— EXERCISE PROMPT —
For the data below, give again exactly the lines from the one containing "Red highlighted pathways" through the one containing "In the table", both ends included, and no others.

— RECORDS TO USE —
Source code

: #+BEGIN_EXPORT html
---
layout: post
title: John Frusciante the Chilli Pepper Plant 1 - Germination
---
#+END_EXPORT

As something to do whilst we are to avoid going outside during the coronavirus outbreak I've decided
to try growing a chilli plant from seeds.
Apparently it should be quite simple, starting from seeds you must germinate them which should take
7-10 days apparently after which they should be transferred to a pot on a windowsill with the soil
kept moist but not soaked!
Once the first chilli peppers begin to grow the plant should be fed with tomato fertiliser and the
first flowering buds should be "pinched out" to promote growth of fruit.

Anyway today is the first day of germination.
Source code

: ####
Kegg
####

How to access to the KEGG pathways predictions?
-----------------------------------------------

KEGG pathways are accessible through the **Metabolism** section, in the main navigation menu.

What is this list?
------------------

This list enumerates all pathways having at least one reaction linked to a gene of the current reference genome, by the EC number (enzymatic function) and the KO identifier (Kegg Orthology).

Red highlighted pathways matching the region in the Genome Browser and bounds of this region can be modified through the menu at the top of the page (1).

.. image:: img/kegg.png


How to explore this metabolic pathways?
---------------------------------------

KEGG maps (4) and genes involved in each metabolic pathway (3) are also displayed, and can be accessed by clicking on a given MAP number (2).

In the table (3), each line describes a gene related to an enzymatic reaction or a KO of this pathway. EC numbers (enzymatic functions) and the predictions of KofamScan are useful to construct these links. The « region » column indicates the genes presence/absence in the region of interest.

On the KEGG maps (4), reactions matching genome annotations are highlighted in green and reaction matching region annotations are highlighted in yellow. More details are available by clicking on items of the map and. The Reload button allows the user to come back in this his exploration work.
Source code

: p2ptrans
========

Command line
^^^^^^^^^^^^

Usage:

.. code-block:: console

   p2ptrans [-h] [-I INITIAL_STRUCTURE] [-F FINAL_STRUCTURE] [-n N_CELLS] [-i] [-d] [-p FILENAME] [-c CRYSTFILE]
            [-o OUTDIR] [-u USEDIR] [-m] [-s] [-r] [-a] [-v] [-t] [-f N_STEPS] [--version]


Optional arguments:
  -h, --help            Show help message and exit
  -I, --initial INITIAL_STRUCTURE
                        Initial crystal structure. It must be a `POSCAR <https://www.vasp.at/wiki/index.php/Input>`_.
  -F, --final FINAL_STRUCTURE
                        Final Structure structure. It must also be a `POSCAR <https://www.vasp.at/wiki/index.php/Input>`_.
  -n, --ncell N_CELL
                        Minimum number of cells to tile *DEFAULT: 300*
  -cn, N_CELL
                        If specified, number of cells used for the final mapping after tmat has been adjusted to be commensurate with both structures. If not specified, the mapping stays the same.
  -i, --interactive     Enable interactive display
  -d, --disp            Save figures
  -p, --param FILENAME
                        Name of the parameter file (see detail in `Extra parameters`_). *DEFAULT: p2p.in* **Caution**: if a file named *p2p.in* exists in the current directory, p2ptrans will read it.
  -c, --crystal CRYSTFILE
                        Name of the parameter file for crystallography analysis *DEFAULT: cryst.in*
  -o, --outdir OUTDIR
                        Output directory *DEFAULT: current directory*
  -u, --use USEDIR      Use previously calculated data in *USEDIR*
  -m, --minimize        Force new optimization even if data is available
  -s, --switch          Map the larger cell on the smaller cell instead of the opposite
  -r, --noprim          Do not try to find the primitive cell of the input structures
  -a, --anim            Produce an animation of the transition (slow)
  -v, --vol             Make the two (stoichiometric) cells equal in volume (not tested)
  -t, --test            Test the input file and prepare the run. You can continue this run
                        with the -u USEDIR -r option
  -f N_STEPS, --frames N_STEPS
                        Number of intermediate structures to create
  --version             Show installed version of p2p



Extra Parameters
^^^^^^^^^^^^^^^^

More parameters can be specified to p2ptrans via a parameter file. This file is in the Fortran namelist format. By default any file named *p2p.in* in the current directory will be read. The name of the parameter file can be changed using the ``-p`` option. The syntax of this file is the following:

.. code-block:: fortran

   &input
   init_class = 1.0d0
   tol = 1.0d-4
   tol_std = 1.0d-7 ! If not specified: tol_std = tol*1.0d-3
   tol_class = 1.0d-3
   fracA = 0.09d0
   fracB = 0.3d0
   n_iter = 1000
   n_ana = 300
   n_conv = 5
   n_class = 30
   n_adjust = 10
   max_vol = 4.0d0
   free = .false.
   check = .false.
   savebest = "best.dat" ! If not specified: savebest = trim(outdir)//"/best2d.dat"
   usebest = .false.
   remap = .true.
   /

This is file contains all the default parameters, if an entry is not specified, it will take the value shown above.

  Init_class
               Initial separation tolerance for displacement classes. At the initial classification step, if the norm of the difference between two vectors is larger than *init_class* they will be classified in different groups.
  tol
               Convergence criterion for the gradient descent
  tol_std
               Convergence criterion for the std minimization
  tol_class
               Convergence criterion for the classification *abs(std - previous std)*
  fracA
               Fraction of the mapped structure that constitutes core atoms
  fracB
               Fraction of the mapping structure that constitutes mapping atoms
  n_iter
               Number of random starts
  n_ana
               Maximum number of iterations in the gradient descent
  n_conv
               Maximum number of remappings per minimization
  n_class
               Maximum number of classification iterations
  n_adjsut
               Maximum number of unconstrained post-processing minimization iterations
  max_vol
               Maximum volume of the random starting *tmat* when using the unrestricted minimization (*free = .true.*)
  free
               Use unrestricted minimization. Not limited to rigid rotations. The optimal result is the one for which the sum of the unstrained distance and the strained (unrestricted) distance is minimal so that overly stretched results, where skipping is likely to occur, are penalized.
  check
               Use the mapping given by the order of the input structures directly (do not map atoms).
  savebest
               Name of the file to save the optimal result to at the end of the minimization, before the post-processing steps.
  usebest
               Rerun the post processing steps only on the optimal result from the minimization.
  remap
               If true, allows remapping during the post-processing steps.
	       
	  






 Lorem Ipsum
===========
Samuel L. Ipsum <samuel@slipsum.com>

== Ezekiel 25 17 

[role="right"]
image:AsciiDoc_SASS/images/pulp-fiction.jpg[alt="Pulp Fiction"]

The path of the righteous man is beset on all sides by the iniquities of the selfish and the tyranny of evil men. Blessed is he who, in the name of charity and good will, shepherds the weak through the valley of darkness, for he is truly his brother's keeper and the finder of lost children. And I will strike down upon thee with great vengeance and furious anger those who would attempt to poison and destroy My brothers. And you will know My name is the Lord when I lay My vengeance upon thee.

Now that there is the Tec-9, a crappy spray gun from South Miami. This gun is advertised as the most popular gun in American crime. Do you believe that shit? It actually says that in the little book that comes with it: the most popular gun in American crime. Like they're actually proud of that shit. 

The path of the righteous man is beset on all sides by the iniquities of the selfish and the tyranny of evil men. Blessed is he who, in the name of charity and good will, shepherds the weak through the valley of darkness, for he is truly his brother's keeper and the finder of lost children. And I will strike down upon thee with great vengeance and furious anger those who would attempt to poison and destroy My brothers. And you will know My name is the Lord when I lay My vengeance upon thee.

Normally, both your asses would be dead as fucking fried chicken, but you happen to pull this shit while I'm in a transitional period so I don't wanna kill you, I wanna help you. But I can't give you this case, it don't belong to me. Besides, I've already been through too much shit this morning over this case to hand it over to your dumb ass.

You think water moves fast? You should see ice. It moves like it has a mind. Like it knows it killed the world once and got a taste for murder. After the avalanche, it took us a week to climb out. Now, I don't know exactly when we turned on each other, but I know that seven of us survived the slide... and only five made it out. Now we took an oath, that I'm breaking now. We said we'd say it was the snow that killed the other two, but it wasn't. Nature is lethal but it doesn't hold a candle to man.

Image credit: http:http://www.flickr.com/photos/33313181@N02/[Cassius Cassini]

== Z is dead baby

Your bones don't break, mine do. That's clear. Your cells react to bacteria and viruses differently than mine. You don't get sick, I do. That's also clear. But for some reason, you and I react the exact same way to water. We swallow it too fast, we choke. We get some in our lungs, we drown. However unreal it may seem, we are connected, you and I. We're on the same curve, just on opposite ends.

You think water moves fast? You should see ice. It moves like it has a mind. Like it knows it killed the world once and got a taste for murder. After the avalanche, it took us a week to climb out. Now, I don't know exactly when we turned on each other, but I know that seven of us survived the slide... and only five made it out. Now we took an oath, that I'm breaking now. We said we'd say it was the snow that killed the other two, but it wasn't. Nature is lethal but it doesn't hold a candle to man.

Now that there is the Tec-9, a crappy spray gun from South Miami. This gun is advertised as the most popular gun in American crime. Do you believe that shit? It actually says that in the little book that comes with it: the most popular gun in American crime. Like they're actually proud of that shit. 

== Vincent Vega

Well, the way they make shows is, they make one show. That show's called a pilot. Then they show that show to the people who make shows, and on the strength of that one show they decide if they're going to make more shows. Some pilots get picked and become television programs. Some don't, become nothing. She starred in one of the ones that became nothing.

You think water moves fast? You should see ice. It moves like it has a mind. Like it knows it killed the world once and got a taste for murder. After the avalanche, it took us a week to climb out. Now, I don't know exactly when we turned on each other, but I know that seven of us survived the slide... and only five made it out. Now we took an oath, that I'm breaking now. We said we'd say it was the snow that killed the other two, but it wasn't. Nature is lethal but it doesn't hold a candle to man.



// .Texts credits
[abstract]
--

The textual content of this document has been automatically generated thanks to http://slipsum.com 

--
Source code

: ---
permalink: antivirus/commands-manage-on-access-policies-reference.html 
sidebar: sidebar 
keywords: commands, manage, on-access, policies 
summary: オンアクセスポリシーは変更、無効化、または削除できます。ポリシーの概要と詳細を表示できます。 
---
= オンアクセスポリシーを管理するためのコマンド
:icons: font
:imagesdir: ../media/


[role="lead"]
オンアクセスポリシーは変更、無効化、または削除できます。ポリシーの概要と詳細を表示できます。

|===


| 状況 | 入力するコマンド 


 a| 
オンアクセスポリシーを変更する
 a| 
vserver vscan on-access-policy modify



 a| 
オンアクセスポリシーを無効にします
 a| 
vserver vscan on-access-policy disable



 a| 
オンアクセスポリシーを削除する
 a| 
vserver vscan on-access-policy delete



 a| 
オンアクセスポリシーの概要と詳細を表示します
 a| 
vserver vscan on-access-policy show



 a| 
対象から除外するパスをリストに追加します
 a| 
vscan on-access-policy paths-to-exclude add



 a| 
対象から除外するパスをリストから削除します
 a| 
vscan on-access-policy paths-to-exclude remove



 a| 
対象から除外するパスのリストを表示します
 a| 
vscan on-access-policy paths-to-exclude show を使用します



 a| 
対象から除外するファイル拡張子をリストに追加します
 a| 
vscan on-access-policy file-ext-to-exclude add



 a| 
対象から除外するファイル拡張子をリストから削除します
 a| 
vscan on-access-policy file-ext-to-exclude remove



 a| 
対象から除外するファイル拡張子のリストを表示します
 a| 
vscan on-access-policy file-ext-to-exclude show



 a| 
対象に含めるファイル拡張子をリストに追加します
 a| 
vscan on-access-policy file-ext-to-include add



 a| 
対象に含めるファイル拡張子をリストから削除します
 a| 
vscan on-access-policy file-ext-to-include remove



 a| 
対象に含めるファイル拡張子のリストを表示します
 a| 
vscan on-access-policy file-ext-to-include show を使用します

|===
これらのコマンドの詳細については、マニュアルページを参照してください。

— WRITTEN SOLUTION —
Red highlighted pathways matching the region in the Genome Browser and bounds of this region can be modified through the menu at the top of the page (1).

.. image:: img/kegg.png


How to explore this metabolic pathways?
---------------------------------------

KEGG maps (4) and genes involved in each metabolic pathway (3) are also displayed, and can be accessed by clicking on a given MAP number (2).

In the table (3), each line describes a gene related to an enzymatic reaction or a KO of this pathway. EC numbers (enzymatic functions) and the predictions of KofamScan are useful to construct these links. The « region » column indicates the genes presence/absence in the region of interest.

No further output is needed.